Nevertheless, as the label approaches its 20th year in business, Vinyl literally takes a novel approach to telling the Stones Throw story, breaking down its history in chapters. We start off in the LP-covered abode of Chris Manak, the DJ and Stones Throw founder better known as Peanut Butter Wolf. He's entertaining a party full of people who marvel at his record collection. The movie then takes it back to San Jose, Calif., where Wolf grew up as a serious beat junkie, recording mixtapes full of R&B and disco goodies before doing his homework.
In the early '90s, the Wolf joined forces with rapper/good buddy Charizma, forming a hip-hop union that had them itching to be discovered by a major label. Tragically, that dream was cut short when Charizma was killed during a botched robbery in 1993.
A few years after his loss, Wolf went on his own and formed Stones Throw. (Watch for former 91 Rock DJ Eothen Alapatt, aka Egon, who introduced Wolf to Nashville and became a cornerstone of the label.) Stones Throw initially got its foot in the door releasing hip-hop from the likes of multi-aliased beatsmith Madlib, who openly admits in the movie that his loopiest music comes from consuming mushrooms. Madlib's music would attract other daring hip-hoppers to the label, including masked MC MF Doom and influential Detroit producer J Dilla, who did only a couple of acclaimed releases for Stones Throw before passing away from lupus complications in 2006.

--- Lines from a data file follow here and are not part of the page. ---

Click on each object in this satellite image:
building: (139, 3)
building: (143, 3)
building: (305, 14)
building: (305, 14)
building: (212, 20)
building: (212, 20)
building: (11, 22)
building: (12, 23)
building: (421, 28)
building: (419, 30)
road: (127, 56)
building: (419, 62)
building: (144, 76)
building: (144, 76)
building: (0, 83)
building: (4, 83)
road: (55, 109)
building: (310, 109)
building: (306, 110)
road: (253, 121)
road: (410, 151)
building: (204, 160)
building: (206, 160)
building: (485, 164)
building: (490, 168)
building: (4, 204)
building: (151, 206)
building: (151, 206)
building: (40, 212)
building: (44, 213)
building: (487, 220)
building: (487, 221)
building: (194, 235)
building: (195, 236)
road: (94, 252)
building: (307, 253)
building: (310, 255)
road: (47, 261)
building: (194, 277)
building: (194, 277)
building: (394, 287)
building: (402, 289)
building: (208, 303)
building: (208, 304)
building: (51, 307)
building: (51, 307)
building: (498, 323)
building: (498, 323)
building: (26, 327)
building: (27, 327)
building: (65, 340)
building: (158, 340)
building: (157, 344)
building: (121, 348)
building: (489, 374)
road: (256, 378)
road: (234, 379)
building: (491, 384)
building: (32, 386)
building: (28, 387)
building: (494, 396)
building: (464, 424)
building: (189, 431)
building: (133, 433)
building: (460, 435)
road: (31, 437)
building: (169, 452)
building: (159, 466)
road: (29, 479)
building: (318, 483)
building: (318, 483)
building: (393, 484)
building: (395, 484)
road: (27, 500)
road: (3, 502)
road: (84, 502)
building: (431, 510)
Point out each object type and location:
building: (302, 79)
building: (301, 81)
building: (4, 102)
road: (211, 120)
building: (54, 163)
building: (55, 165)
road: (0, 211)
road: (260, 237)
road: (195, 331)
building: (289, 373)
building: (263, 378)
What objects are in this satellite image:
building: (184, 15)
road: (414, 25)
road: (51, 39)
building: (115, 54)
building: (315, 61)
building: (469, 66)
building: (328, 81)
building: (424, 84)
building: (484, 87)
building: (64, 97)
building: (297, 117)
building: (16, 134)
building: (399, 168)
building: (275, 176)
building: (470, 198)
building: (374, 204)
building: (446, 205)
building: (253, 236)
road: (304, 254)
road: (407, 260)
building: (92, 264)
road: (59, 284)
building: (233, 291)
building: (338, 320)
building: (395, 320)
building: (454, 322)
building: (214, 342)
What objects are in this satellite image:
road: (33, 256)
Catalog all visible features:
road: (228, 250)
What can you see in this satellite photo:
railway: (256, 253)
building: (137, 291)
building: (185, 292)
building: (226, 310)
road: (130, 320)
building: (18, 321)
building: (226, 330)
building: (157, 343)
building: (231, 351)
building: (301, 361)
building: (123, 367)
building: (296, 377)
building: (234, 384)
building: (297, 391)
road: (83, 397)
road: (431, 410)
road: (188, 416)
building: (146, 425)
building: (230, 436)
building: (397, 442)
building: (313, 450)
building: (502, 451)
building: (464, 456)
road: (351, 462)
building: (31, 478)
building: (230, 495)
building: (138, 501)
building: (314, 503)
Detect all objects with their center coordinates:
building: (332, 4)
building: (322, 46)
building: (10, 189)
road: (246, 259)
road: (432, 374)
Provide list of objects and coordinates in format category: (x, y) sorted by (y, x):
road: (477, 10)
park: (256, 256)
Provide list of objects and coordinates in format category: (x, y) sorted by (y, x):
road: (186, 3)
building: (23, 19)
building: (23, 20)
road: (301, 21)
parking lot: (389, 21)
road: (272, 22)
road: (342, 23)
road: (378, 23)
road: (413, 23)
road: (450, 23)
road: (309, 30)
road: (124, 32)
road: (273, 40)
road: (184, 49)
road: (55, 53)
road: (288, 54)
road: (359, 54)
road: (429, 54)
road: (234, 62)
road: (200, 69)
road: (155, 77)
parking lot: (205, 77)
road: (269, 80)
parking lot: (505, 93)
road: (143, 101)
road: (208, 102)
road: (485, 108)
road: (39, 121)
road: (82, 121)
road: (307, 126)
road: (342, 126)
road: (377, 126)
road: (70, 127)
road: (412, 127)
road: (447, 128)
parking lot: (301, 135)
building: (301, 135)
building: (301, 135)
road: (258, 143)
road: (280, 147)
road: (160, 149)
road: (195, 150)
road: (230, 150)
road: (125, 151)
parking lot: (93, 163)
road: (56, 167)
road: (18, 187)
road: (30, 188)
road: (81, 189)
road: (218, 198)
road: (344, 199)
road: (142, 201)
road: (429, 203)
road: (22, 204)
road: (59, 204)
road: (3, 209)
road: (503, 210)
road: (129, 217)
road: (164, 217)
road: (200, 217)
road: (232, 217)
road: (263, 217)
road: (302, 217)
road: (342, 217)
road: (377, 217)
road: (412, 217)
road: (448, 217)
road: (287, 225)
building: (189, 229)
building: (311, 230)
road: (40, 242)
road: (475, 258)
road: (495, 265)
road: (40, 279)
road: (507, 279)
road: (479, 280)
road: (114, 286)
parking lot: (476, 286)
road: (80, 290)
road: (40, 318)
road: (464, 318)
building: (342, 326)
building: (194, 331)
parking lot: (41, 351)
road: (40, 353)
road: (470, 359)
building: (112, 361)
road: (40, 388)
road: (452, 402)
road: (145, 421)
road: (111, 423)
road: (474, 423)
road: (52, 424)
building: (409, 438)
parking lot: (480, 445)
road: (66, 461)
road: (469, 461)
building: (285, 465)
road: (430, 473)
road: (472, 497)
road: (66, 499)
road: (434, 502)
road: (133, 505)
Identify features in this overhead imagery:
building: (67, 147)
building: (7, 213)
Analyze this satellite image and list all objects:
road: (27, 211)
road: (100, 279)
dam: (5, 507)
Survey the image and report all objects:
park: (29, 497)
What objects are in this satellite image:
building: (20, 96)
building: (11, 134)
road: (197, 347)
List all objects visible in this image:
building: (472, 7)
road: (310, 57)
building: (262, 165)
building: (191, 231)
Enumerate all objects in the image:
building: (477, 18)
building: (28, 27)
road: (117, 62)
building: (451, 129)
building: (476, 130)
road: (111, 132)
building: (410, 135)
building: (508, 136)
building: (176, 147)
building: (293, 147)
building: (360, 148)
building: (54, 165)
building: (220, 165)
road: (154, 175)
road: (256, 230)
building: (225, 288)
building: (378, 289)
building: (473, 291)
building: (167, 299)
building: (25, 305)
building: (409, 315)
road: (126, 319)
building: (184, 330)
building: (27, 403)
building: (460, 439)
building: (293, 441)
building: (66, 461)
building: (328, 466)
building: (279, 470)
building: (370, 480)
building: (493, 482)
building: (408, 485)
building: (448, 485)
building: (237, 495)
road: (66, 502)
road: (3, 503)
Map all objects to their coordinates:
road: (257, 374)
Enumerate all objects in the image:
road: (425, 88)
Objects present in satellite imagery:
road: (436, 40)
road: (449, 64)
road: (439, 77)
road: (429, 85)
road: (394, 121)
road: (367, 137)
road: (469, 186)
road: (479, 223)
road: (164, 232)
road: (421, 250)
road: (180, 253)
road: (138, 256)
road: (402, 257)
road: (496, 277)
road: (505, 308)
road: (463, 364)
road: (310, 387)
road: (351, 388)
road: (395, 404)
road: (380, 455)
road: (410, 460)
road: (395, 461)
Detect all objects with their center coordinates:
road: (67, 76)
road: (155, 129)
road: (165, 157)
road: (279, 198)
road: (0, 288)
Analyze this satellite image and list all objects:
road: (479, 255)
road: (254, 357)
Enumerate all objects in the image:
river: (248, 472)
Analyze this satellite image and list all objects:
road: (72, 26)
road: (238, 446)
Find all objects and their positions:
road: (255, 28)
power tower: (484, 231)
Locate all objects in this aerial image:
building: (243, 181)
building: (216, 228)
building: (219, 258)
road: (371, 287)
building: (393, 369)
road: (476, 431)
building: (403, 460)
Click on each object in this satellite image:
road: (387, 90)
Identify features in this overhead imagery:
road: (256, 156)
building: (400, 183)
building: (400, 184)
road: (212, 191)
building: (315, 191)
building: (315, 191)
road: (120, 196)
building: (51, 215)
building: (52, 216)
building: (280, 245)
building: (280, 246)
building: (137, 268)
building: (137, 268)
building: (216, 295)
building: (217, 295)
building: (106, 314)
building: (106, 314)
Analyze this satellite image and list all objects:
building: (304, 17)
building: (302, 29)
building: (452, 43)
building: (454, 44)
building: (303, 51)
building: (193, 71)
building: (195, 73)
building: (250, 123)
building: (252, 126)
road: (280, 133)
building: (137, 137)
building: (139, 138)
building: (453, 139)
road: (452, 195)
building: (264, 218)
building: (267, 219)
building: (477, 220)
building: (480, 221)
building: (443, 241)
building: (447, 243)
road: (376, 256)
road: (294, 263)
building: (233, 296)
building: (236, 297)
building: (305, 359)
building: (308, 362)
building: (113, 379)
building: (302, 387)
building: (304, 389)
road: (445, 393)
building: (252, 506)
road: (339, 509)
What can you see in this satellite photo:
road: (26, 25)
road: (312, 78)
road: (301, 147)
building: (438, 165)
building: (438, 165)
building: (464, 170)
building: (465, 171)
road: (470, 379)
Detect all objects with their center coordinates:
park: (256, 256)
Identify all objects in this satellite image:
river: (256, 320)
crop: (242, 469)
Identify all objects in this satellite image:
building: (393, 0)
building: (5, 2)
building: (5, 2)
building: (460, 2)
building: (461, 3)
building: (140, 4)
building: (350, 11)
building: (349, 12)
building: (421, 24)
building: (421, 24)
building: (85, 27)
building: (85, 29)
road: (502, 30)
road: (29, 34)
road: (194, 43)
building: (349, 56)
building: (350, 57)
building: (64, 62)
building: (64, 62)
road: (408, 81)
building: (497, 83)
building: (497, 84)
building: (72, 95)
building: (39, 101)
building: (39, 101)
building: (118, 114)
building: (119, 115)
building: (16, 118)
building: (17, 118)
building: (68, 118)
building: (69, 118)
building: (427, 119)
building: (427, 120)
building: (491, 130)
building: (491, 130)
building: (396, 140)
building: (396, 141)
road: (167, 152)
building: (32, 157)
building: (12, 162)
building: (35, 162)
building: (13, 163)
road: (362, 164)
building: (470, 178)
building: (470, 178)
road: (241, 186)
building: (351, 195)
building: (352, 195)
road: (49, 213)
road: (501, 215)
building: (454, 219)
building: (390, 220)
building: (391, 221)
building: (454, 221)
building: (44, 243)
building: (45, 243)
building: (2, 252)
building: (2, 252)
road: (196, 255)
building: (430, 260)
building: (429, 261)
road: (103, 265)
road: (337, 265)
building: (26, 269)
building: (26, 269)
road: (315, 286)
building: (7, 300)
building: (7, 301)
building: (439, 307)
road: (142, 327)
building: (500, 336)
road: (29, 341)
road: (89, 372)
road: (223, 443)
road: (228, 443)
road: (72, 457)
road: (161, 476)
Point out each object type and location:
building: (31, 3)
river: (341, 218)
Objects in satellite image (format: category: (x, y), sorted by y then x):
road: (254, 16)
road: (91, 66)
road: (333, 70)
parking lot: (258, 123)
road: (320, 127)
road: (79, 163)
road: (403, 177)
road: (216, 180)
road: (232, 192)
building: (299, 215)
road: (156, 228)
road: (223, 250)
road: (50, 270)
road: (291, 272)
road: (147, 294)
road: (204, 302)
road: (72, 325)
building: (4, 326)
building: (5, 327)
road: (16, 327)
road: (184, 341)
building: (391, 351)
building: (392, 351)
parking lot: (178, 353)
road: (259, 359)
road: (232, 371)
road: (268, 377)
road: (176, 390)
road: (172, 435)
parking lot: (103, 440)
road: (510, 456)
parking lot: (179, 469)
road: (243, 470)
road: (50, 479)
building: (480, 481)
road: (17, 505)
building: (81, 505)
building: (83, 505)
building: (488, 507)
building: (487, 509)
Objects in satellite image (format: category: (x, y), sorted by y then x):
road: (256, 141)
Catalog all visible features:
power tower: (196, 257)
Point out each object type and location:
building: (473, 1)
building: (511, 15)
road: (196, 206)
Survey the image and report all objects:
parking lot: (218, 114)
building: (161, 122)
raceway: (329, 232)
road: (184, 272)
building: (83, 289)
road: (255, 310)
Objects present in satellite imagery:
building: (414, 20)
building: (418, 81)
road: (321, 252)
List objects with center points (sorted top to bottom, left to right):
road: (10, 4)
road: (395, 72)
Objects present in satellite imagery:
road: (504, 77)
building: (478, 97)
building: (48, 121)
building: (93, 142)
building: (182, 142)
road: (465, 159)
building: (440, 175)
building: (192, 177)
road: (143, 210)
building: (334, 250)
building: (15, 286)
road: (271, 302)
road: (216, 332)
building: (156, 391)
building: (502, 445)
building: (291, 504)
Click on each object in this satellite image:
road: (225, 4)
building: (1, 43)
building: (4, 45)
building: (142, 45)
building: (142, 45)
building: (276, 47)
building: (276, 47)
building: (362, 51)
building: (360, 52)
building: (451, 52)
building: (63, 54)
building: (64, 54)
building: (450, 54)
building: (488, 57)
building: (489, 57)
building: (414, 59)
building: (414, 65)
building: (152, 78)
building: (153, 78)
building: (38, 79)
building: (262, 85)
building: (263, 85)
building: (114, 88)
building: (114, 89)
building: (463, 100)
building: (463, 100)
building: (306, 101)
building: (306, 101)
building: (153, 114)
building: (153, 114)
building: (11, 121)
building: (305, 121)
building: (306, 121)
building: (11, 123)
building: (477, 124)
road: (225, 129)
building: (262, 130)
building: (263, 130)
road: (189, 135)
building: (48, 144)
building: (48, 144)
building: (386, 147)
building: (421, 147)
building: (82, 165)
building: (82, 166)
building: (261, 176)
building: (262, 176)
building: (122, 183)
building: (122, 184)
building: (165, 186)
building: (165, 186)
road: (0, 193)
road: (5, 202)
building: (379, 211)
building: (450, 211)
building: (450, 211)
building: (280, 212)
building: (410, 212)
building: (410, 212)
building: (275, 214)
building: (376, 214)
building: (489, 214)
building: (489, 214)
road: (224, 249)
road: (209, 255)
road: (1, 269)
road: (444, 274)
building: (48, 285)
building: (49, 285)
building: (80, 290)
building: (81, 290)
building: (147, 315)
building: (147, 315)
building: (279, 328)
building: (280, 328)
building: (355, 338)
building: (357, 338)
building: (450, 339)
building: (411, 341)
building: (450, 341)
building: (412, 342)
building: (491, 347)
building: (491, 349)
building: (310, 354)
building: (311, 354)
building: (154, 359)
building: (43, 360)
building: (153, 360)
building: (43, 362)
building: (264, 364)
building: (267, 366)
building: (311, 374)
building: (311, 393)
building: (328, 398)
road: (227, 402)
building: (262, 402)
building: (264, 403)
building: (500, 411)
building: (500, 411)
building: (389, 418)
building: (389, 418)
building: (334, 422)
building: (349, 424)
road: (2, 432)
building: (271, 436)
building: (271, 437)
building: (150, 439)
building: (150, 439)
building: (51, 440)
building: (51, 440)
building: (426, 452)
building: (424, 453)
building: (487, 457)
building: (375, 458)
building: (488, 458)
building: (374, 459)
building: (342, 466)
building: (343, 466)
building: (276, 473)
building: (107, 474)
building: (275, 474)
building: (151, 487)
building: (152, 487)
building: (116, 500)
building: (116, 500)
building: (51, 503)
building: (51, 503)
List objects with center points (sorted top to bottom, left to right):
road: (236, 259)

This balance of triumph and tragedy keeps the movie from becoming a 94-minute Stones Throw infomercial. Under Jeff Broadway's well-woven direction, past and present labelmates such as J Rocc, Dam-Funk and Mayer Hawthorne, along with celebrity admirers like Kanye West, Questlove and Common, tell how the label has morphed into an island for lost, musical souls. It's a place where outsiders — whether they're rappers, soul singers, instrumentalists or experimental eccentrics — can show up and be embraced. That's certainly what drew me to them.